__Given passage__
A traditional festive countdown, reflecting upon my 2016 movie-watching moments...

When the dust settled on the greatest decade in Hollywood history, it was these three men who were at the forefront. They emerged from the 1970s with classic films to their names, works that defined and altered the ways movies were made and watched; they remained figgureheads of the American industry for four decades, delivering critical and/or commercial hits again and again. But something happened in 2016 that their legion of fans could not quite comprehend – they were proven to be fallible…

History says…: The most successful director in cinema history, Oscar nominated in every decade for the last 40 years. His astonishing back catalogue includes Jaws, Close Encounters of The Third Kind, E.T. The Extra-terrestrial, The Color Purple, Empire of The Sun, Schindler’s List, Saving Private Ryan and Munich; as a producer, Poltergeist, Gremlins, Back to The Future, Men in Black and True Grit.  
And in 2016?: Cannes rolled out the red carpet for the World Premiere of The BFG…and no one cared. Spielberg spoke of his affinity for Roald Dahl’s source material, the beloved book he read nightly to his children; of how he has neared shoot dates on the project for decades (at one point, Robin Williams attached), but effects technology failed to match his vision; of his ‘bromance’ with Bridge of Spies star Mark Rylance, whose face peers out from behind the mo-cap/CGI titular character. But critics were divided (the post-screening mood in Cannes was chilly) and audiences couldn’t be wooed; it stumbled out of the gate in the midst of the US summer and crawled to an anaemic US$55million domestically, an underwhelming US$122million globally (against a budget of US$140million).
Can he bounce back…?; There have been some stumbles along the way – namely 1941, Hook and War Horse - but his natural storytelling prowess and commercial instincts tend to rebound strongly. He followed 1941 with Raiders of The Lost Ark; Hook with Jurassic Park; War Horse with Lincoln. He is deep into production on the adaptation of the pop-culture sci-fi phenomenon Ready Player One (due 2018), a seemingly perfect fit which see’s him back in Minority Report/A.I. territory.

History says…: After a series of timeless comedies (Take the Money and Run; Sleeper; Love and Death), he emerged as the quintessential ‘New York filmmaker’ of the 70s when he wrote and directed the Oscar-winning rom-com, Annie Hall. AMPAS is always looking to reward the prolific, often brilliant auteur; he has 19 nominations and four Oscars (most recently, for his Midnight in Paris screenplay in 2012). European cinephiles cite his period of Bergman-esque introspection (Interiors, 1978; September, 1987; Another Woman, 1988) as works of genius.
And in 2016…?: Was afforded Opening Night honours at the Cannes Film Festival for Café Society, his melancholy look at Hollywood’s golden years. General consensus was that it was Woody on auto-pilot; he had done this rose-coloured, bittersweet nostalgia trip before and better, most notably with Radio Days and Bullets Over Broadway (Editor’s note: we liked it); it did US$11million in the U.S., bringing out the die-hard Allen fans but few others. A bad year turned worse when salacious accusations regarding his private life were dragged out again, this time by Mia Farrow’s son, Ronan. Attention turned to the premiere of his Amazon TV series, A Crisis in Six Parts, in which he co-starred opposite Miley Cyrus and comedy legend Elaine May. By the time Variety listed it as the 5th worst television show of the year (“It’s mind-boggling that anyone thought this was a good idea”), 2016 proved to be Allen’s annus horribilis.

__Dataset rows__
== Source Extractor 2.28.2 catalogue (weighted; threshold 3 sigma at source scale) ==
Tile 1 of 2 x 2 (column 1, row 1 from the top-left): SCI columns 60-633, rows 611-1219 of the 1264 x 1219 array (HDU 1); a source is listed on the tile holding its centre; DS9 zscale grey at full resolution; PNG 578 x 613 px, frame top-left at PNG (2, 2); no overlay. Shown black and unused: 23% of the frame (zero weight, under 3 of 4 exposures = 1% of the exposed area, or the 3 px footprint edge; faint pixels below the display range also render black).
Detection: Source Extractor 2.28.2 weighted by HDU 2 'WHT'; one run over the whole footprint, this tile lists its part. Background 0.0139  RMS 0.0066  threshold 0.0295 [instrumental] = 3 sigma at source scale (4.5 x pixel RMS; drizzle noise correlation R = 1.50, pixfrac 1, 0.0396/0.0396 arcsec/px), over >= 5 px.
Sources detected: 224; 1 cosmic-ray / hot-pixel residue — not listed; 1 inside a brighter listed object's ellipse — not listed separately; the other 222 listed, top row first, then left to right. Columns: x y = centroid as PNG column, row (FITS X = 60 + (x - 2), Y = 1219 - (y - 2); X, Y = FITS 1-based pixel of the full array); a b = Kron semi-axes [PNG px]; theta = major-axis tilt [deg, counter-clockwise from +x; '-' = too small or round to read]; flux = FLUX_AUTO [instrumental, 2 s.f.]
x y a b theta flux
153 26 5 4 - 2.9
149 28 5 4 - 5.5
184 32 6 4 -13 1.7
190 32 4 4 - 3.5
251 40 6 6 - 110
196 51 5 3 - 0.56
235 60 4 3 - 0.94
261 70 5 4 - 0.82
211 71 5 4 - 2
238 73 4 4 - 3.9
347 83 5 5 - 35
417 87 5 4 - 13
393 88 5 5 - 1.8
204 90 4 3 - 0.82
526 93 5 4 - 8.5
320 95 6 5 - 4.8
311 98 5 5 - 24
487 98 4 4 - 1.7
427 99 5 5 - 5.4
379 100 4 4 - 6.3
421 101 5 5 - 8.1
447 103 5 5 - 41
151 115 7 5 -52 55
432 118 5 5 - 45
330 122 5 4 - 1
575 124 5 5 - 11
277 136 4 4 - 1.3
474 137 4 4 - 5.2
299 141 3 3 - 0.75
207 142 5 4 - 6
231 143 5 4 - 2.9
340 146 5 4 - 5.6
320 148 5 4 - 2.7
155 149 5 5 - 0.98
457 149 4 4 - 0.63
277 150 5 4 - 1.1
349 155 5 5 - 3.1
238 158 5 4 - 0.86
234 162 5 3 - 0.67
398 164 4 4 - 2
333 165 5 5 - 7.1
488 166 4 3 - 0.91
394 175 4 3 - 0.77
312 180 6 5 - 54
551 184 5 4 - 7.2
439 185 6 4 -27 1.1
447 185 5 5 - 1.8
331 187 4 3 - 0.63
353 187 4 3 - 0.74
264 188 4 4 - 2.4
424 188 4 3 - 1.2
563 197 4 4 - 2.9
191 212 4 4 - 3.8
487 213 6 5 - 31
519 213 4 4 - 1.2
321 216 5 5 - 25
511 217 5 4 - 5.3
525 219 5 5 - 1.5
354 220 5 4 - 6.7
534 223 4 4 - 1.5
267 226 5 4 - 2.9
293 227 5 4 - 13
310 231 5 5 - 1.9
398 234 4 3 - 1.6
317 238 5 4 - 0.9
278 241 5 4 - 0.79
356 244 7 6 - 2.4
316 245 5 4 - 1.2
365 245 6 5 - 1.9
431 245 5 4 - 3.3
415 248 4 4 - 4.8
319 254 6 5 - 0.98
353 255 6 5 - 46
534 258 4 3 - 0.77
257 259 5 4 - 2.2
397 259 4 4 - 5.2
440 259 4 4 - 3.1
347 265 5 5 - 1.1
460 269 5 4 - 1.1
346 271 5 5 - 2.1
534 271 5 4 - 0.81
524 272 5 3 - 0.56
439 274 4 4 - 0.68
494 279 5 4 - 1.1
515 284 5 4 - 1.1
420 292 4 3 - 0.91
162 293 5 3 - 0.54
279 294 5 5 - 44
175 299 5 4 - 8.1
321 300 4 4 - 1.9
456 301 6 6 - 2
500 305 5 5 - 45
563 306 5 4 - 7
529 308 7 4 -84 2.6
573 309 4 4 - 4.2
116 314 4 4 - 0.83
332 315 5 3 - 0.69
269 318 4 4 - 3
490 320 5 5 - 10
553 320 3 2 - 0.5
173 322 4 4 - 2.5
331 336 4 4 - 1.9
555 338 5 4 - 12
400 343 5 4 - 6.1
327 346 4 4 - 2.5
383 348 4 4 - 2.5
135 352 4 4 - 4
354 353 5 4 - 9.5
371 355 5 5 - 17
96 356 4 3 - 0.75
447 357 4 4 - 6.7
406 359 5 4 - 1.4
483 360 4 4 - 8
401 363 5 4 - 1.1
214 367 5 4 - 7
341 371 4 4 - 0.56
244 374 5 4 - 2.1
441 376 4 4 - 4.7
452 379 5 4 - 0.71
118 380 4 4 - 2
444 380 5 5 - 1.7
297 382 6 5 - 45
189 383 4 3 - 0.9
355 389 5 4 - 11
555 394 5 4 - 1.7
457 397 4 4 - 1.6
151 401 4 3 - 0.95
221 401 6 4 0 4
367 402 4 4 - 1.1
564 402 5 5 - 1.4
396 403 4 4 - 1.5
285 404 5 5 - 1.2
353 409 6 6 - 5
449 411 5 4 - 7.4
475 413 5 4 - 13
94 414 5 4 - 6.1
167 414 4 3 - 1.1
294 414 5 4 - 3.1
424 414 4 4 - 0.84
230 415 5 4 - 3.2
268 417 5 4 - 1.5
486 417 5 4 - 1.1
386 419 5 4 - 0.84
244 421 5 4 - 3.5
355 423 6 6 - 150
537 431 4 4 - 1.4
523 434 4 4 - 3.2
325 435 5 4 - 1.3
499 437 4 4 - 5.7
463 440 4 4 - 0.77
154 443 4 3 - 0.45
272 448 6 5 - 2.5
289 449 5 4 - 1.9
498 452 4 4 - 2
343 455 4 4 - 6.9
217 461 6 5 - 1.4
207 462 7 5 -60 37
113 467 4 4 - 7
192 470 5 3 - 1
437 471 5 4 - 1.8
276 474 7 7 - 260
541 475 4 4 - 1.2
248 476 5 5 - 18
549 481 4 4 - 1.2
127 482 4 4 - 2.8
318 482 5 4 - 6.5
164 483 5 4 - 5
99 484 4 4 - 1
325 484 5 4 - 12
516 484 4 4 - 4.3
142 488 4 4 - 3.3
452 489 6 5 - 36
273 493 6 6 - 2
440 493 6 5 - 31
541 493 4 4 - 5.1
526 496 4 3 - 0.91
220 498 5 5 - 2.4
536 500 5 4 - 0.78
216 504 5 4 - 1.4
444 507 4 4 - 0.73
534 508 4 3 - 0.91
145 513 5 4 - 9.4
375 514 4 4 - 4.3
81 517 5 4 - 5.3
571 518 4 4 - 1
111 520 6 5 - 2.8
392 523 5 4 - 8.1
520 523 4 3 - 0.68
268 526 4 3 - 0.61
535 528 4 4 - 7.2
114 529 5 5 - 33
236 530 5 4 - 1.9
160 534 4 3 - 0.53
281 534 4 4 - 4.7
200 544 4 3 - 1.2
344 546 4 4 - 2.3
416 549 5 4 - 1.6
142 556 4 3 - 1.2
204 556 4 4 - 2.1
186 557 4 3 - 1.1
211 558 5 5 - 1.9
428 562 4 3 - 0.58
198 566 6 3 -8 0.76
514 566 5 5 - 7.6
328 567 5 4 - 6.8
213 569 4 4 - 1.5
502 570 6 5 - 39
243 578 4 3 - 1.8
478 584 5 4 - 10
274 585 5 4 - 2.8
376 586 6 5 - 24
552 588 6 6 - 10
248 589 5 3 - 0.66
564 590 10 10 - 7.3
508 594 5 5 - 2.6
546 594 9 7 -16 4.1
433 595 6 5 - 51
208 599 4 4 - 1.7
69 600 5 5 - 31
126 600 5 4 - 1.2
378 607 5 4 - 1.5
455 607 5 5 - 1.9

__Challenges__
**a.** In the film retrospective, what budget is given for The BFG?
**b.** Render this sentence from the film retrospective in Spanish: "He followed 1941 with Raiders of The Lost Ark; Hook with Jurassic Park; War Horse with Lincoln."
**c.** Carry on the film retrospective from its last sentence.
The dataset rows are separate material and are not part of the film retrospective.

__Task responses__
**a.** US$140 million.

**b.** Tras 1941 hizo Raiders of The Lost Ark; tras Hook, Jurassic Park; tras War Horse, Lincoln.

**c.**
Can he bounce back….?: He has an ‘Untitled Woody Allen Project’ due in 2017, with stars Kate Winslet, Justin Timberlake and Juno Temple. Allen has stumbled before, including a period at the turn of the century in which his U.S. films had become so disposable, he fled to Europe (and really bounced back, with the superb Match Point and Oscar winning Vicki Christina Barcelona). At 81, time may be a factor, but his work ethic and on-set energy is faultless.

History says…: One of the greatest filmmakers ever to step behind a camera. Along with peers like Spielberg, De Palma, Coppola and Lucas, Scorsese was one of the original ‘Movie Brat’ directors, emerging in the 70s with an encyclopaedic knowledge of film history and a seemingly effortless talent for pulsating narratives. His classics include Mean Streets, Taxi Driver, The Last Waltz, Raging Bull, The King of Comedy, After Hours, Goodfellas, Casino, Cape Fear, Gangs of New York, The Departed (for which he scored his first Best Director Oscar) and The Wolf of Wall Street.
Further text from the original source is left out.